As much as I don't like blanket statements, I think it's safe to say that we writers get attached to the things we're working on.  (Unless we're just doing it for the money, in which case we're attached to getting paid, and there's nothing wrong with that.)  That attachment can come in many forms; for me, it's always been the characters and who they are together that gets me hooked.  I've struggled more with finding stories for characters to exist in than any other part of the writing process.  It's far too easy to love these people who show up in my head and get fixated on telling their story above everything else.

Which too often makes it very difficult to recognize when their story just isn't working.

I've talked here about a plot-in-progress that was incredibly personal, something that could turn out to be deeper and darker than anything I've worked on before.  I devoted a lot of time (and a few off-kilter tweets) to working on this.  The plotting document for it is seventeen pages long, including cut text.  It's one of those things that came pouring out of my head in the early planning stages, complete with two characters showing up and saying no, the story was about them.

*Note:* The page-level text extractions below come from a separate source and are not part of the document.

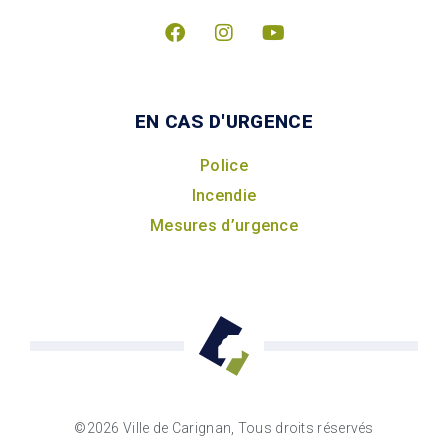
EN CAS D'URGENCE
Police
Incendie
Mesures d’urgence
©2026 Ville de Carignan, Tous droits réservés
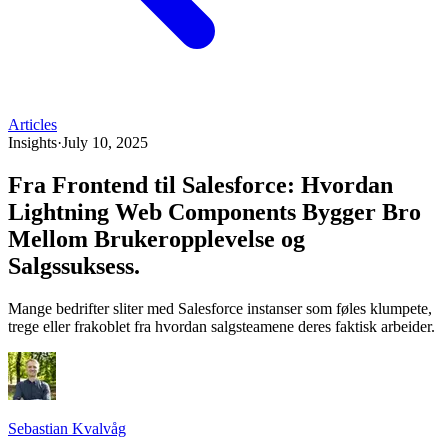
Articles
Insights
·
July 10, 2025
Fra Frontend til Salesforce: Hvordan
Lightning Web Components Bygger Bro
Mellom Brukeropplevelse og
Salgssuksess
.
Mange bedrifter sliter med Salesforce instanser som føles klumpete,
trege eller frakoblet fra hvordan salgsteamene deres faktisk arbeider.
Sebastian Kvalvåg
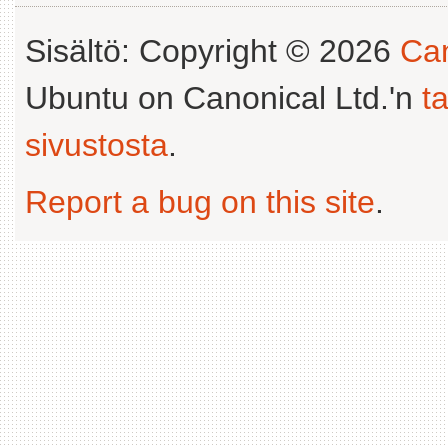
Sisältö: Copyright © 2026
Can
Ubuntu on Canonical Ltd.'n
t
sivustosta
.
Report a bug on this site
.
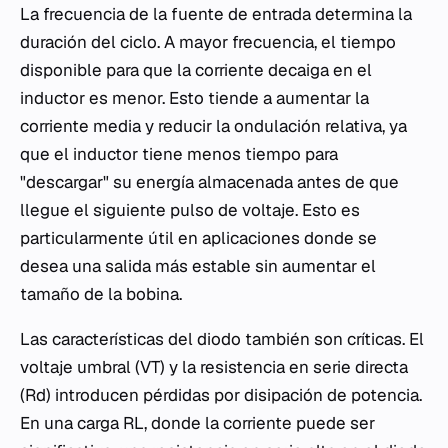
La frecuencia de la fuente de entrada determina la
duración del ciclo. A mayor frecuencia, el tiempo
disponible para que la corriente decaiga en el
inductor es menor. Esto tiende a aumentar la
corriente media y reducir la ondulación relativa, ya
que el inductor tiene menos tiempo para
"descargar" su energía almacenada antes de que
llegue el siguiente pulso de voltaje. Esto es
particularmente útil en aplicaciones donde se
desea una salida más estable sin aumentar el
tamaño de la bobina.
Las características del diodo también son críticas. El
voltaje umbral (VT) y la resistencia en serie directa
(Rd) introducen pérdidas por disipación de potencia.
En una carga RL, donde la corriente puede ser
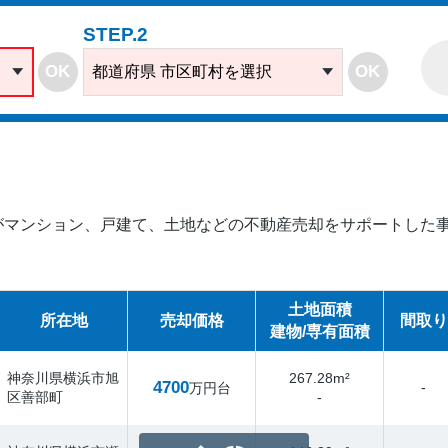
STEP.2
OK
OK
都道府県 市区町村を選択
がマンション、戸建て、土地などの不動産売却をサポートした事
土地面積
所在地
売却価格
間取り
建物/専有面積
神奈川県横浜市旭
267.28m²
4700
-
万円台
区善部町
-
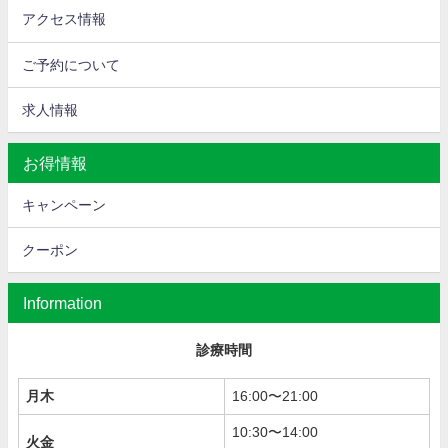
アクセス情報
ご予約について
求人情報
お得情報
キャンペーン
クーポン
Information
診療時間
月木
16:00〜21:00
10:30〜14:00
火金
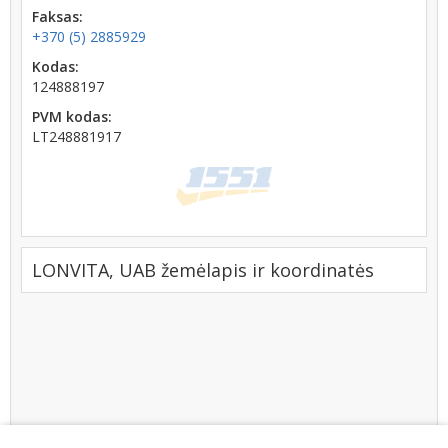
Faksas:
+370 (5) 2885929
Kodas:
124888197
PVM kodas:
LT248881917
LONVITA, UAB žemėlapis ir koordinatės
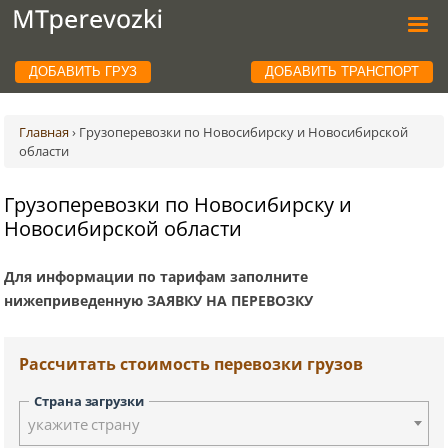
ДОБАВИТЬ ГРУЗ
ДОБАВИТЬ ТРАНСПОРТ
Главная
›
Грузоперевозки по Новосибирску и Новосибирской
области
Грузоперевозки по Новосибирску и
Новосибирской области
Для информации по тарифам заполните
нижеприведенную ЗАЯВКУ НА ПЕРЕВОЗКУ
Рассчитать стоимость перевозки грузов
Страна загрузки
укажите страну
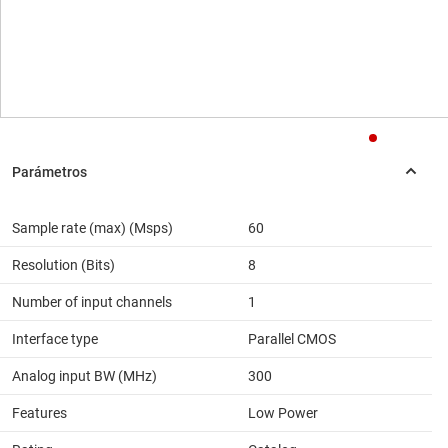
Sample rate (max) (Msps)
60
Resolution (Bits)
8
Number of input channels
1
Interface type
Parallel CMOS
Analog input BW (MHz)
300
Features
Low Power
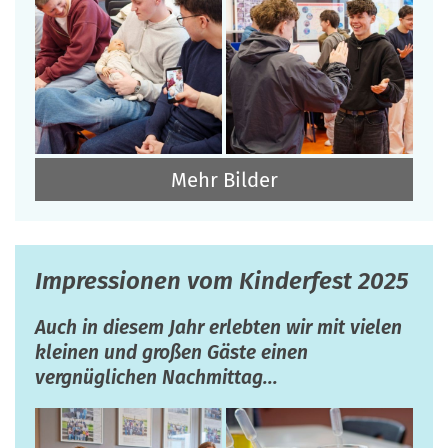
Mehr Bilder
Impressionen vom Kinderfest 2025
Auch in diesem Jahr erlebten wir mit vielen
kleinen und großen Gäste einen
vergnüglichen Nachmittag...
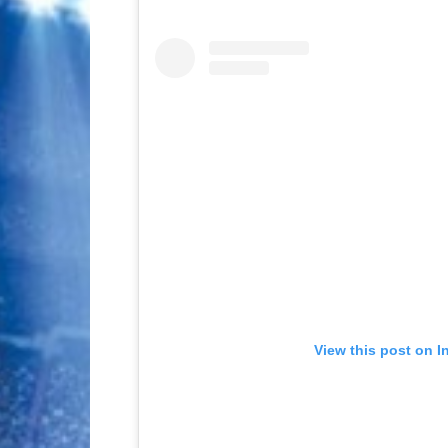
View this post on I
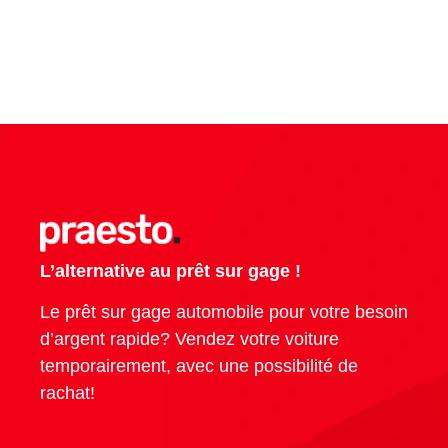
L’alternative au prêt sur gage !
Le prêt sur gage automobile pour votre besoin
d’argent rapide? Vendez votre voiture
temporairement, avec une possibilité de
rachat!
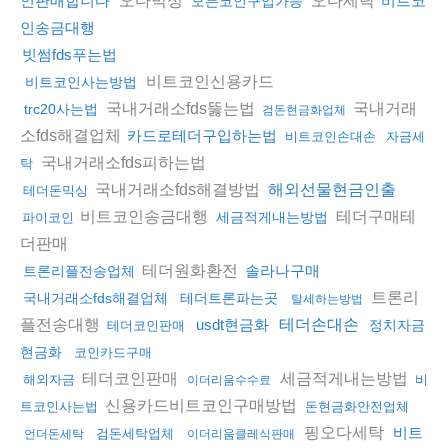
인판매합니다
비트코
모든코인구입가능
인송금대행
빗썸fds푸는법
비트코인신용카드
비트코인사는방법
국내거래소fds뚫는법
국내거래
trc20사는법
검돈현금화업체
소fds해결업체
카드로테더구입하는법
비트코인손대손
자금세
국내거래소fds피하는법
탁
국내거래소fds해결방법
해외선물현금인출
테더돈믹싱
비트코인송금대행
테더구매테
세금적게내는방법
파이코인
더판매
테더원화환전
솔라나구매
트론리플전송업체
트론리
국내거래소fds해결업체
테더트론파는곳
탈세하는방법
플전송대행
usdt현금화
테더손대손
정치자금
테더코인판매
현금화
코인카드구매
테더코인판매
세금적게내는방법
해외자금
비
이더리움수수료
신용카드비트코인구매방법
트코인사는법
돈현금화안전업체
핑오다세탁
비트
검돈세탁업체
언더돈세탁
이더리움클레식판매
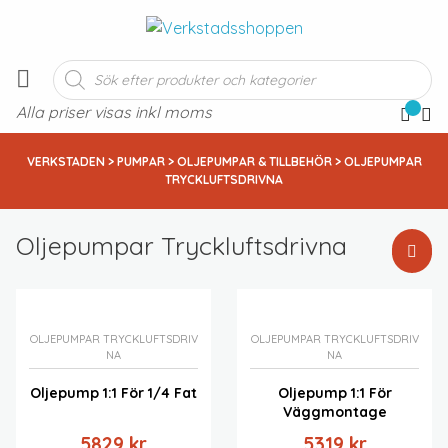
Produktsökning
Alla priser visas inkl moms
VERKSTADEN
>
PUMPAR
>
OLJEPUMPAR & TILLBEHÖR
> OLJEPUMPAR
TRYCKLUFTSDRIVNA
Oljepumpar Tryckluftsdrivna
Standardsortering
Sortera efter popularitet
Sortera efter senast
OLJEPUMPAR TRYCKLUFTSDRIV
OLJEPUMPAR TRYCKLUFTSDRIV
NA
NA
Sortera efter pris: lågt till högt
Sortera efter pris: högt till lågt
Oljepump 1:1 För 1/4 Fat
Oljepump 1:1 För
Väggmontage
5829
kr
5319
kr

It's the sort of thing I hope for as a plotter, which is why it crushed me when everything started to fall apart.  The book was a way for me to tell the kind of tale I've wanted to tell for a long time - a school story.  It started off being about the teachers, but it was two students who took it over.  I spent a great deal of time trying to bend it into shape, making myself more and more miserable with every attempt.

I should have known when I sat down to write and could hardly make myself open up the document that it was time to set the story aside.  But I was so determined to get it right.  I wanted it so much.  But it was driving me mad.

It took spending most of a therapy session talking about the trouble I was having with that plot to get me to realize just how badly it was affecting me.  I hadn't felt genuinely depressed for weeks, but that plot brought me right the hell down.  So that night, I took one last look through it, and accepted that it was time to let it go.  It wasn't easy, but when something I'm plotting has me so torn up that I can't even read it, I'm defeating my own purpose by trying to make it work.  Call me crazy, but I think it's hard to be a writer when your own work keeps you from writing.

Things have been much better since then.  I have two plots I'm working on; one is revealing new depths to me as I delve into how its magic works and how that would affect the people living in that world, while the other is just plain insane and will likely have people accusing me of being on drugs if anyone ever reads it.  Both of them are shaping up to be the sort of stories they're meant to be, and I'm figuring them out a little at a time.

It's slow going sometimes, but I'll take slow going over the full stop.